LAREDO, TX (KGNS) - The community went wild when they found out just over a month ago in late September that they were being advised to boil their water. At that time the Texas Commission on Environmental Quality was investigating the state of the water.
The results of that investigation were revealed here first on KGNS News, which show that the City of Laredo was advised to release the boil notice more than a week before they actually did.
It was on September 28th that the City of Laredo alerted residents that a boil water notice was in place due to an investigation into our water by the TCEQ. A closer look into that investigation shows that the TCEQ asked the City to issue that notice eight days earlier.
Now that the report is out, the Utilities Director says there are some concerns he has with what is in there, such as factual issues with the timeline that needs correcting.

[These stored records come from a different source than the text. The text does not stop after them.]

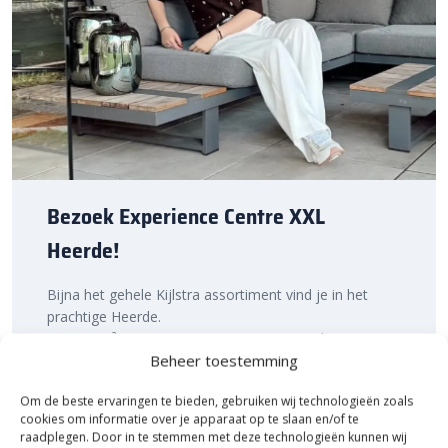
Bezoek Experience Centre XXL
Heerde!
Bijna het gehele Kijlstra assortiment vind je in het
prachtige Heerde.
★ 2.500m² Experience Centre XXL in Heerde!
Beheer toestemming
Kom gezellig langs!
Om de beste ervaringen te bieden, gebruiken wij technologieën zoals
cookies om informatie over je apparaat op te slaan en/of te
raadplegen. Door in te stemmen met deze technologieën kunnen wij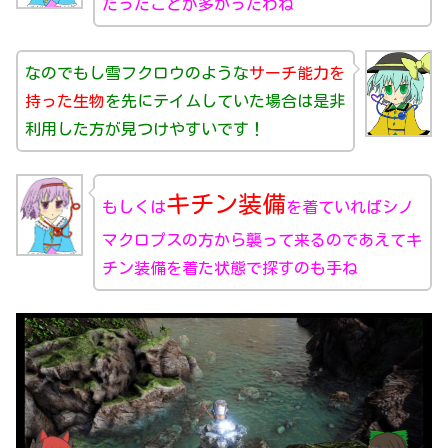
だったことが多かったわね
なのでもし雪フクロウのよう
な
サーチ能力を
持った生物
を先にテイムしていた場合は是非
利用した方が見つけやすいです！
キチン装備
もしくは
を着ていればシノ
マクロプスの方から襲って来るのであえてキ
チン装備を着た状態で探すのも手ね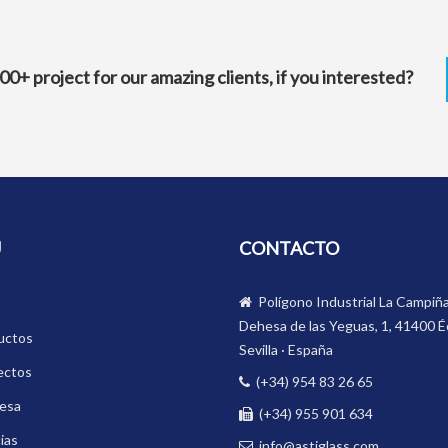
 project for our amazing clients, if you interested?
Ú
CONTACTO
Polígono Industrial La Campiña
o
Dehesa de las Yeguas, 1, 41400 Éc
uctos
Sevilla · España
ectos
(+34) 954 83 26 65
esa
(+34) 955 901 634
ias
info@astiglass.com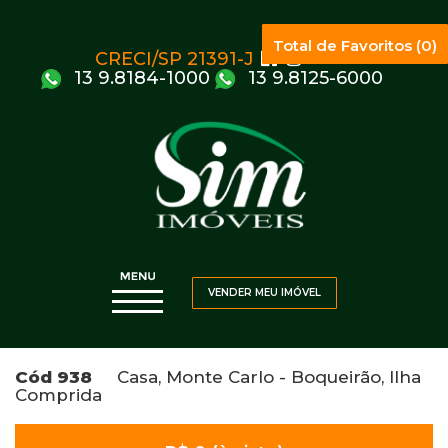
Total de Favoritos (0)
CRECI/SP 21391-J
13 9.8184-1000
13 9.8125-6000
VENDER MEU IMÓVEL
Cód 938
Casa, Monte Carlo - Boqueirão, Ilha
Comprida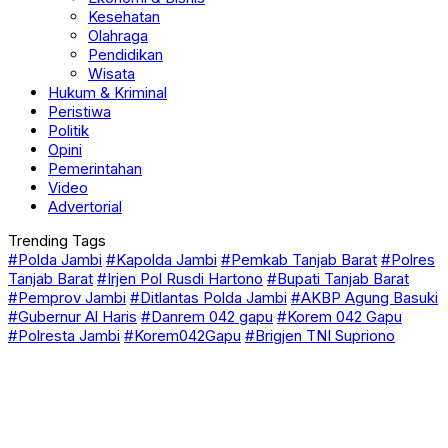
Kesehatan
Olahraga
Pendidikan
Wisata
Hukum & Kriminal
Peristiwa
Politik
Opini
Pemerintahan
Video
Advertorial
Trending Tags
#Polda Jambi
#Kapolda Jambi
#Pemkab Tanjab Barat
#Polres
Tanjab Barat
#Irjen Pol Rusdi Hartono
#Bupati Tanjab Barat
#Pemprov Jambi
#Ditlantas Polda Jambi
#AKBP Agung Basuki
#Gubernur Al Haris
#Danrem 042 gapu
#Korem 042 Gapu
#Polresta Jambi
#Korem042Gapu
#Brigjen TNI Supriono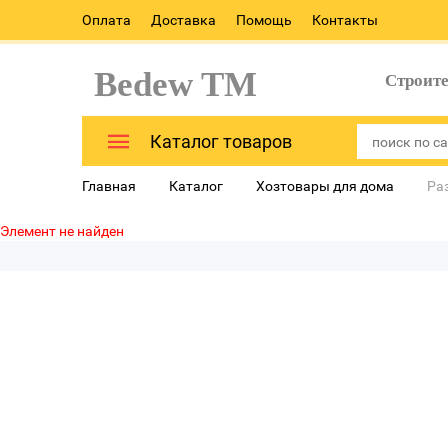
Оплата
Доставка
Помощь
Контакты
Bedew TM
Строит
Каталог товаров
Главная
Каталог
Хозтовары для дома
Ра
Элемент не найден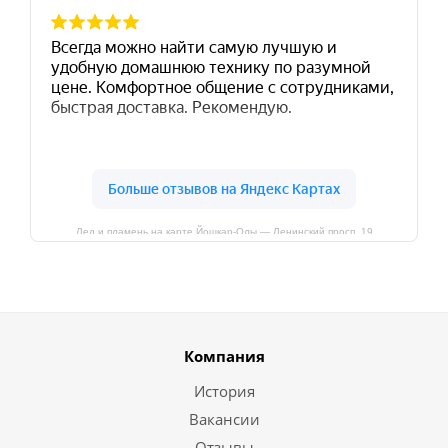
Лед и пламень на карте Йошкар‑Олы — Ленинский просп.,19
Компания
История
Вакансии
Отзывы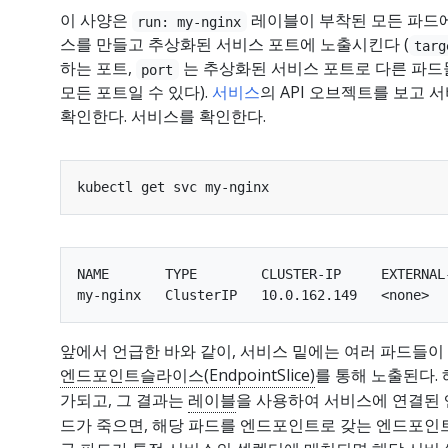
이 사양은
레이블이 부착된 모든 파드에 
run: my-nginx
스를 만들고 추상화된 서비스 포트에 노출시킨다 (
targ
하는 포트,
는 추상화된 서비스 포트로 다른 파
port
모든 포트일 수 있다).
서비스
의 API 오브젝트를 보고
확인한다. 서비스를 확인한다.
NAME       TYPE        CLUSTER-IP     EXTERNAL-
앞에서 언급한 바와 같이, 서비스 밑에는 여러 파드들이 
엔드포인트슬라이스(EndpointSlice)
를 통해 노출된다.
가되고, 그 결과는
레이블
을 사용하여 서비스에 연결된 
드가 죽으면, 해당 파드를 엔드포인트로 갖는 엔드포인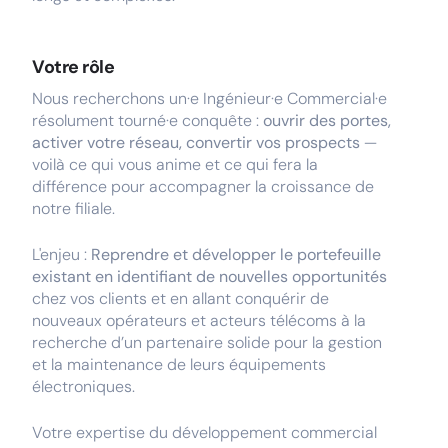
Votre rôle
Nous recherchons un·e Ingénieur·e Commercial·e
résolument tourné·e conquête :
ouvrir des portes,
activer votre réseau, convertir vos prospects
—
voilà ce qui vous anime et ce qui fera la
différence pour accompagner la croissance de
notre filiale.
L'enjeu :
Reprendre et développer le portefeuille
existant en identifiant de nouvelles opportunités
chez vos clients et en allant conquérir de
nouveaux opérateurs et acteurs télécoms à la
recherche d’un partenaire solide pour la gestion
et la maintenance de leurs équipements
électroniques.
Votre expertise du développement commercial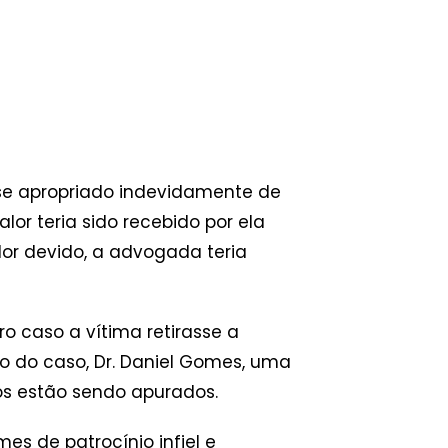
 se apropriado indevidamente de
lor teria sido recebido por ela
lor devido, a advogada teria
ro caso a vítima retirasse a
o do caso, Dr. Daniel Gomes, uma
tos estão sendo apurados.
mes de patrocínio infiel e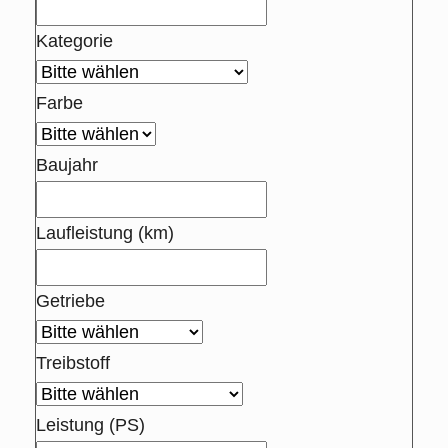
Kategorie
Farbe
Baujahr
Laufleistung (km)
Getriebe
Treibstoff
Leistung (PS)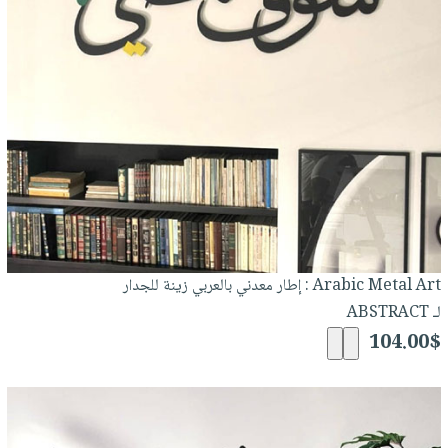
Arabic Metal Art : إطار معدني بالعربي زينة للجدار
لـ ABSTRACT
104.00$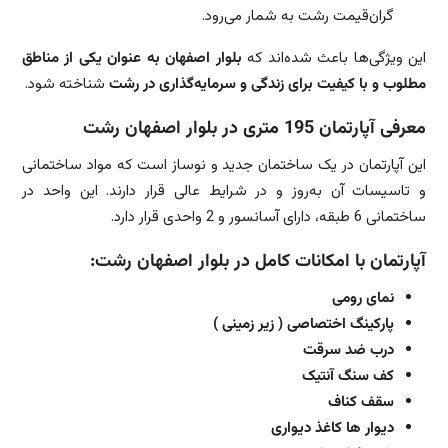
گران‌قیمت رشت به شمار می‌رود.
این ویژگی‌ها باعث شده‌اند که
بلوار اصفهان
به عنوان یکی از مناطق
مطلوب و با کیفیت برای زندگی و سرمایه‌گذاری در رشت
شناخته شود.
معرفی آپارتمان 195 متری در
بلوار اصفهان
رشت
این آپارتمان در یک ساختمان جدید و نوساز است که مواد ساختمانی
و تاسیسات آن به‌روز و در شرایط عالی قرار دارند. این واحد در
ساختمانی 6 طبقه، دارای آسانسور و 2 واحدی قرار دارد.
آپارتمان با امکانات کامل در
بلوار اصفهان
رشت:
نمای رومی
پارکینگ اختصاصی ( زیر زمینی )
درب ضد سرقت
کف سنگ آنتیک
سقف کناف
دیوار ها کاغذ دیواری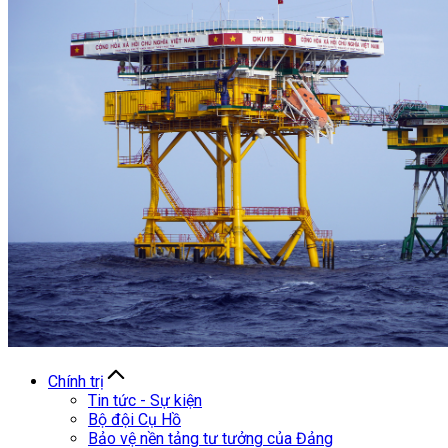
Chính trị
Tin tức - Sự kiện
Bộ đội Cụ Hồ
Bảo vệ nền tảng tư tưởng của Đảng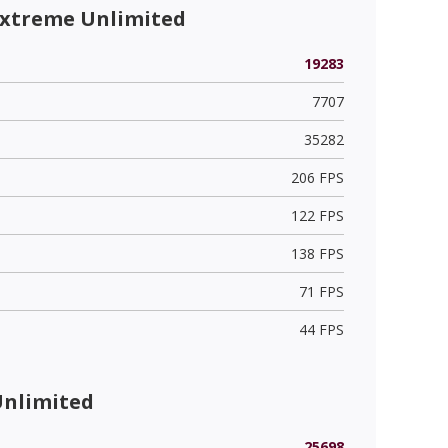
Extreme Unlimited
19283
7707
35282
206 FPS
122 FPS
138 FPS
71 FPS
44 FPS
Unlimited
25698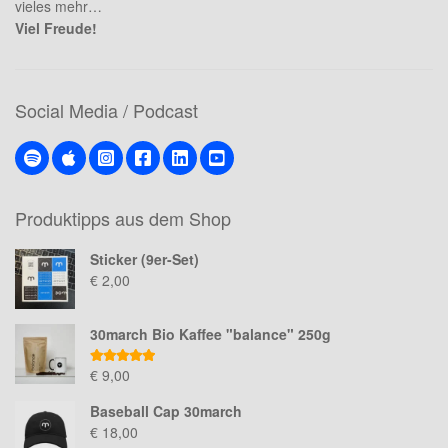
vieles mehr…
Viel Freude!
Social Media / Podcast
Produktipps aus dem Shop
Sticker (9er-Set)
€
2,00
30march Bio Kaffee "balance" 250g
Bewertet mit
€
9,00
5.00
von 5
Baseball Cap 30march
€
18,00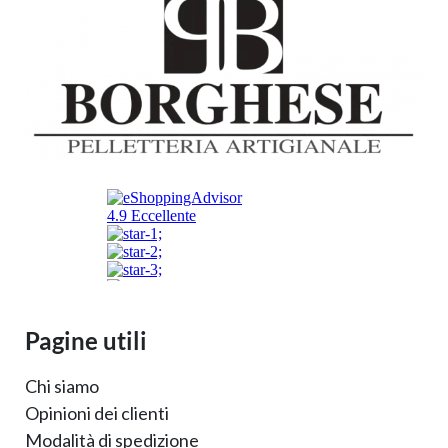
Pagine utili
Chi siamo
Opinioni dei clienti
Modalità di spedizione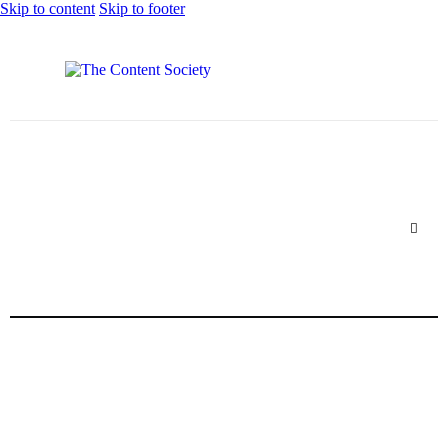
Skip to content
Skip to footer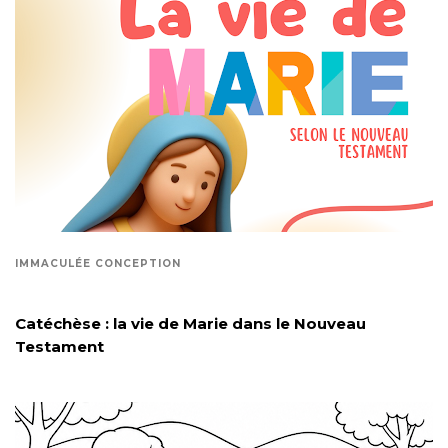
IMMACULÉE CONCEPTION
Catéchèse : la vie de Marie dans le Nouveau
Testament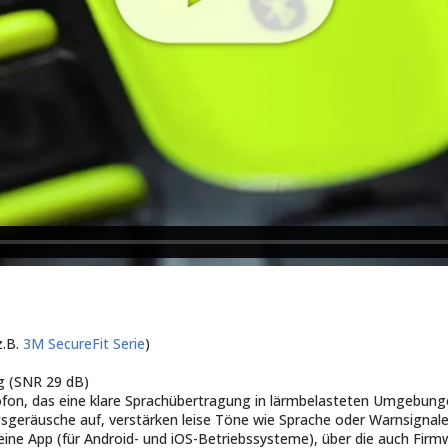
z.B.
3M SecureFit Serie
)
g (SNR 29 dB)
fon, das eine klare Sprachübertragung in lärmbelasteten Umgebung
eräusche auf, verstärken leise Töne wie Sprache oder Warnsignal
ine App (für Android- und iOS-Betriebssysteme), über die auch Fir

More specifically, the time the TCEQ notified them about the water boil notice. He says the eight day notice isn't exactly what the public thinks.
This is something that Mayor Pete Saenz also says was alarming about the report.
"They say that we should have been issued the boil water notice on September 20th, we waited eight days, but all these eight days we are working with TCEQ,” said Utilities Director Riazul Mia. “Because the law says within 24 hours we can bring the chlorine about .5, we are okay, so we've been working yes, we're bringing up, it's going down, we're bringing up, it's going down, so it's not that we didn't tell the public. We are working with the state."
"I noticed that too, in the report that was provided to us yesterday, there's an inconsistency,” said Mayor Saenz. “I personally, and I think others, were not aware that we were in violation as of the 20th, and apparently now TCEQ has determined that the boil water notice should have been issued as of September 20th. My understanding based on the meetings we've had with TCEQ officials was that they allowed us to continue to work with them to see if we can bring up the chlorine levels within that time period from the 20th to the 28th."
Mia says he'll be discussing with TCEQ that timeline, as well as a violation they found with waterline flushing into Zacate Creek. The report found that there was a reaction eating up the chlorine and there was not enough flushing of the water system.
He says they have modified their nitrification action plan and have received assistance from the TCEQ to better understand where to make improvements.
After the 30-day free chlorine conversion, Mia reports that levels are above the standard .5 required by the state.
The City of Laredo is doing their own separate investigation into the water system, but Mayor Saenz says the results will likely come in a few weeks.
Saenz says whether or not someone will be held accountable remains to be seen.